Work required:
Each record must be returned exactly, apart from the pictures, which stay out.

Collected data:
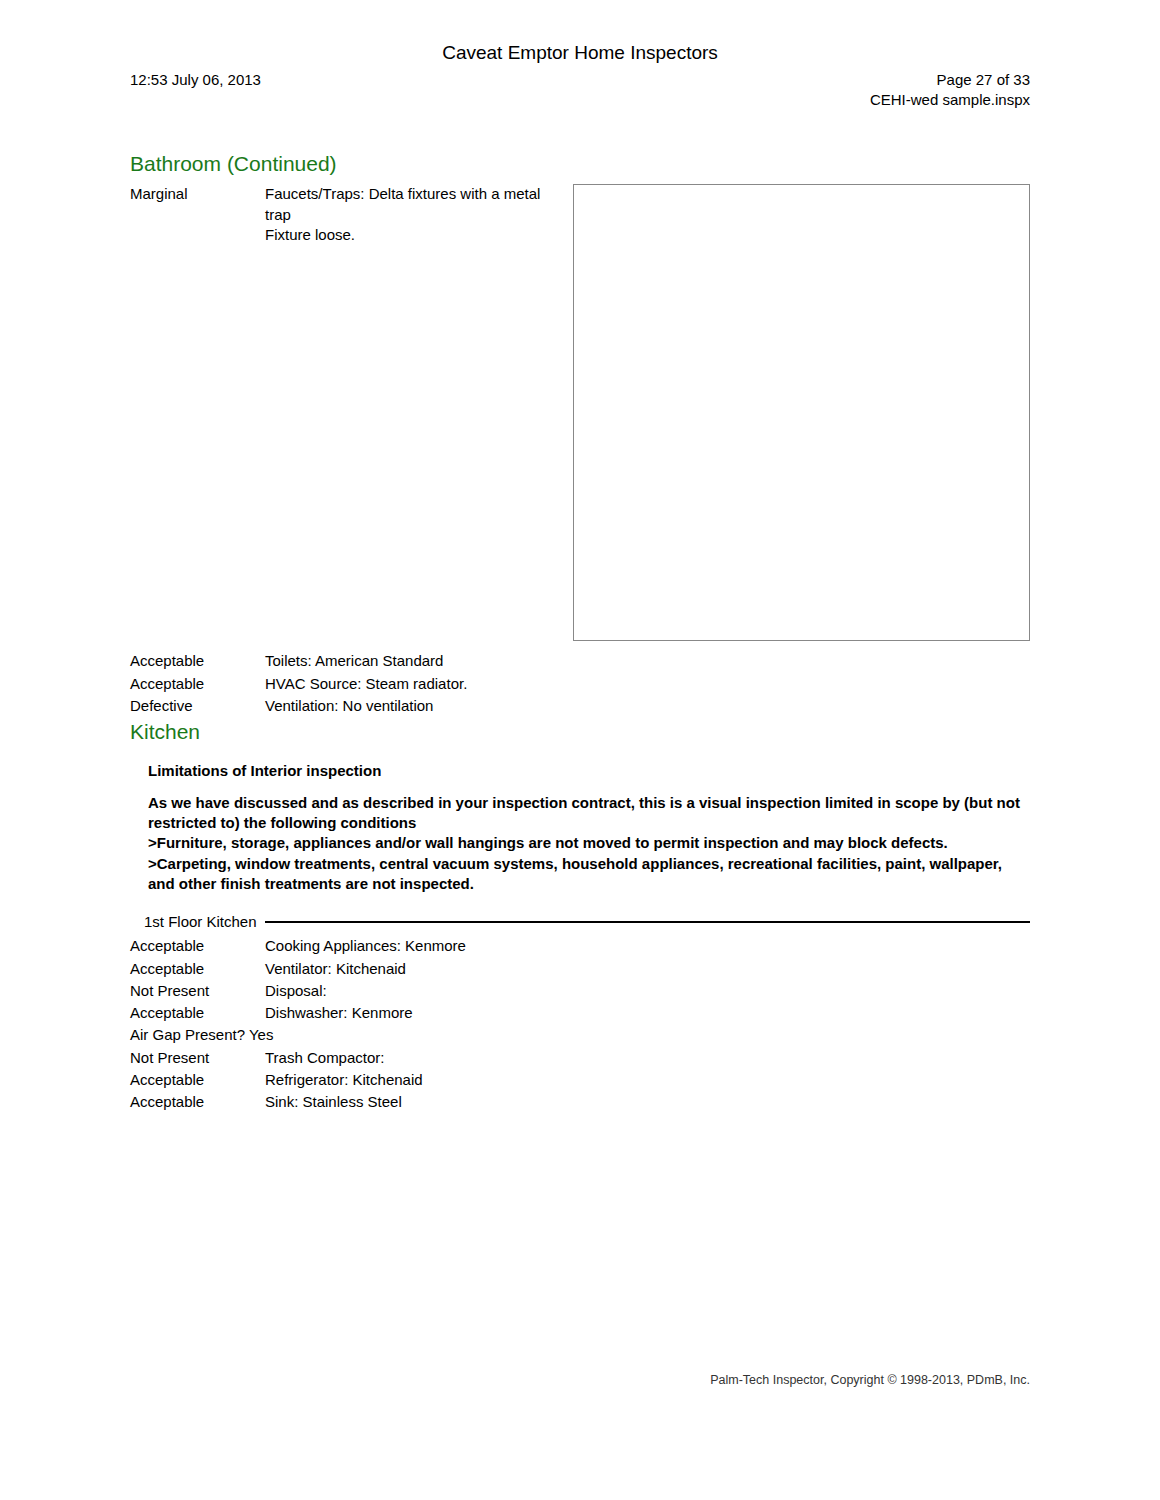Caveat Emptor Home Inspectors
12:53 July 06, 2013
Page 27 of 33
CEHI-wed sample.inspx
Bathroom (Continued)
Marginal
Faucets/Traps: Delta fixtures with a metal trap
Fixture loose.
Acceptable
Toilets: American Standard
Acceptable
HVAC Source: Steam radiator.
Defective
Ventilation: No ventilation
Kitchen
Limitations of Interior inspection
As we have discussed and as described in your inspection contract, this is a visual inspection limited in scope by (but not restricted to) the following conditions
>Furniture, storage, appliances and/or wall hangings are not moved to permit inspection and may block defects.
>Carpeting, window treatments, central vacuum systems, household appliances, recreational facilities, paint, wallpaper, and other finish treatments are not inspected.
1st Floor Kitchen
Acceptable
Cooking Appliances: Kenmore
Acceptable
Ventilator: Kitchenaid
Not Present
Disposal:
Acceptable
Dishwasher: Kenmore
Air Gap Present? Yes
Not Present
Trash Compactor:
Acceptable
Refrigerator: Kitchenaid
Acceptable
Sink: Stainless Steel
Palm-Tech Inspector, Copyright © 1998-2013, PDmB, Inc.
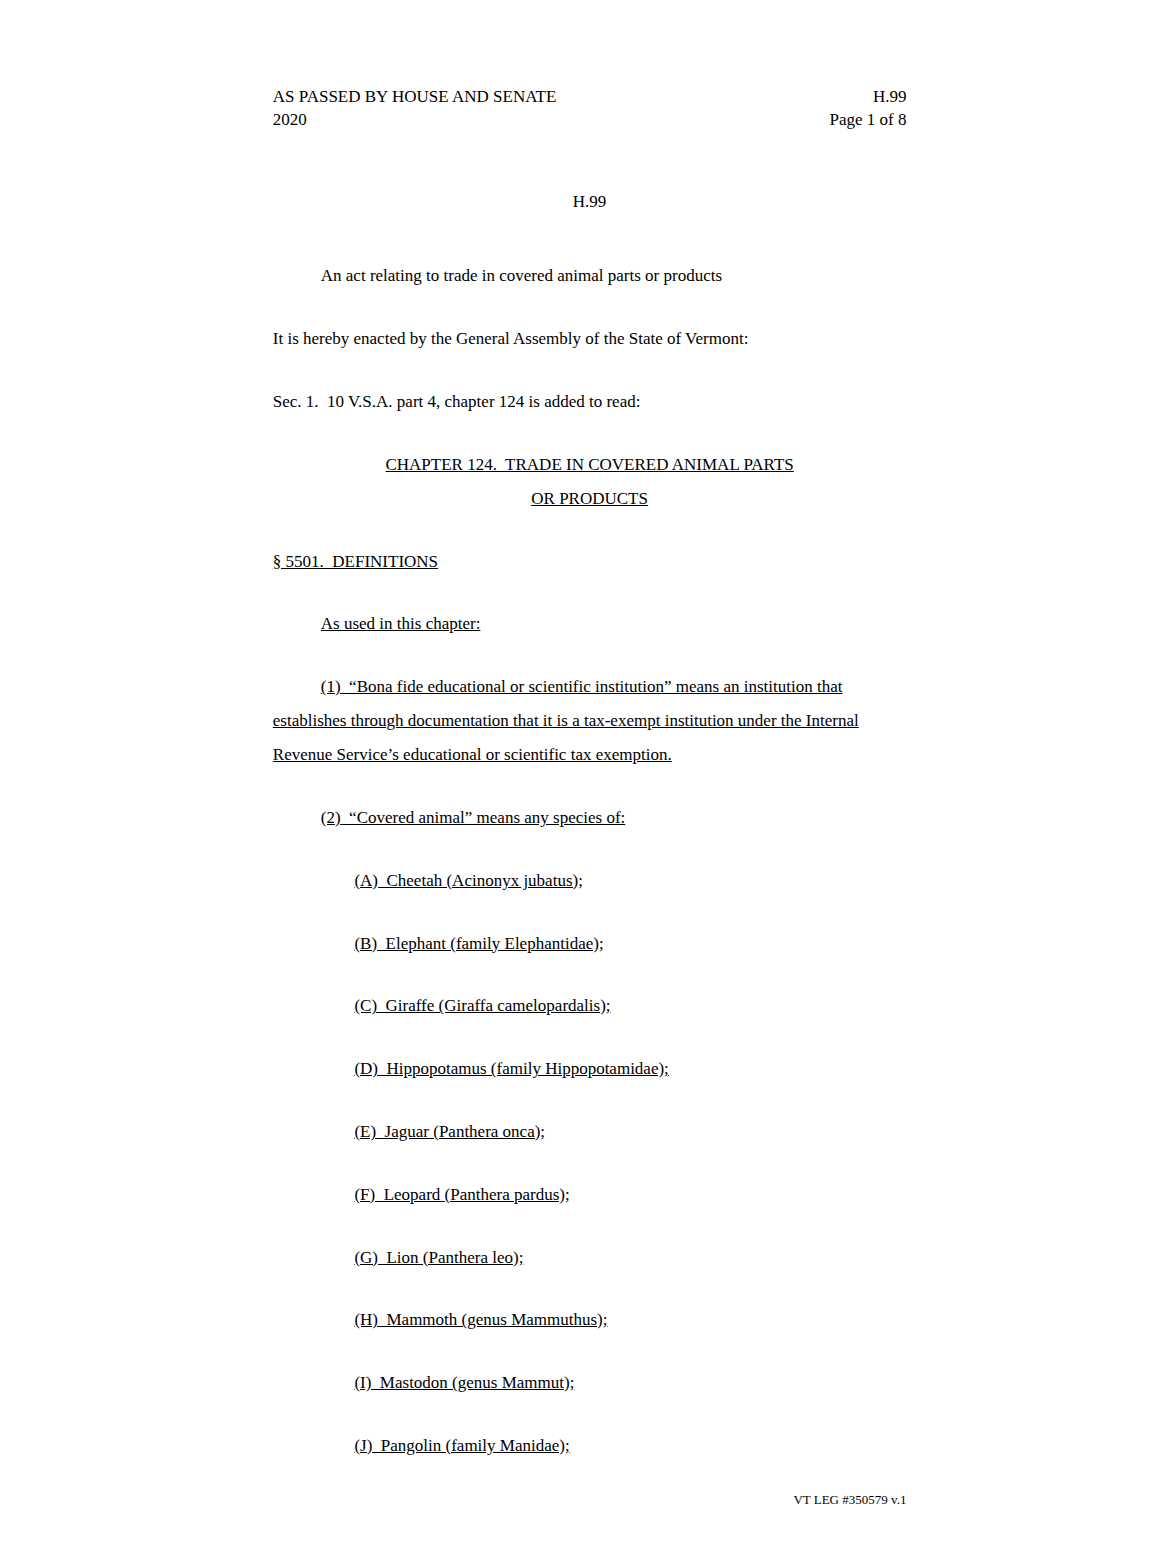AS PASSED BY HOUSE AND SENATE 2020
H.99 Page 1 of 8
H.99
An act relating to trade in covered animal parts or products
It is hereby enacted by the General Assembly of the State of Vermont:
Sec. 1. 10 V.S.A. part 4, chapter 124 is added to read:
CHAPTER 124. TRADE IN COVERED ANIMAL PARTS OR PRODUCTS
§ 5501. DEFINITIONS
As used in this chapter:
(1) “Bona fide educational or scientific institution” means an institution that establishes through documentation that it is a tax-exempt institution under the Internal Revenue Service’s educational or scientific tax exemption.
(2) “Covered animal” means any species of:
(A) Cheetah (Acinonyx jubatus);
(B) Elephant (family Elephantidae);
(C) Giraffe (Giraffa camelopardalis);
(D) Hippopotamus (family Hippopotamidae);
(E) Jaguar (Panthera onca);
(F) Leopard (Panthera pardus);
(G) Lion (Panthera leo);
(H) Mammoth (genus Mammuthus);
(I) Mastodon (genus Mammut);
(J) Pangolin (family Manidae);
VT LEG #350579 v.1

Result of this exercise:
Caveat Emptor Home Inspectors
12:53 July 06, 2013
Page 27 of 33
CEHI-wed sample.inspx
Bathroom (Continued)
Marginal
Faucets/Traps: Delta fixtures with a metal trap
Fixture loose.
Acceptable
Toilets: American Standard
Acceptable
HVAC Source: Steam radiator.
Defective
Ventilation: No ventilation
Kitchen
Limitations of Interior inspection
As we have discussed and as described in your inspection contract, this is a visual inspection limited in scope by (but not restricted to) the following conditions
>Furniture, storage, appliances and/or wall hangings are not moved to permit inspection and may block defects.
>Carpeting, window treatments, central vacuum systems, household appliances, recreational facilities, paint, wallpaper, and other finish treatments are not inspected.
1st Floor Kitchen
Acceptable
Cooking Appliances: Kenmore
Acceptable
Ventilator: Kitchenaid
Not Present
Disposal:
Acceptable
Dishwasher: Kenmore
Air Gap Present? Yes
Not Present
Trash Compactor:
Acceptable
Refrigerator: Kitchenaid
Acceptable
Sink: Stainless Steel
Palm-Tech Inspector, Copyright © 1998-2013, PDmB, Inc.
AS PASSED BY HOUSE AND SENATE 2020
H.99 Page 1 of 8
H.99
An act relating to trade in covered animal parts or products
It is hereby enacted by the General Assembly of the State of Vermont:
Sec. 1. 10 V.S.A. part 4, chapter 124 is added to read:
CHAPTER 124. TRADE IN COVERED ANIMAL PARTS OR PRODUCTS
§ 5501. DEFINITIONS
As used in this chapter:
(1) “Bona fide educational or scientific institution” means an institution that establishes through documentation that it is a tax-exempt institution under the Internal Revenue Service’s educational or scientific tax exemption.
(2) “Covered animal” means any species of:
(A) Cheetah (Acinonyx jubatus);
(B) Elephant (family Elephantidae);
(C) Giraffe (Giraffa camelopardalis);
(D) Hippopotamus (family Hippopotamidae);
(E) Jaguar (Panthera onca);
(F) Leopard (Panthera pardus);
(G) Lion (Panthera leo);
(H) Mammoth (genus Mammuthus);
(I) Mastodon (genus Mammut);
(J) Pangolin (family Manidae);
VT LEG #350579 v.1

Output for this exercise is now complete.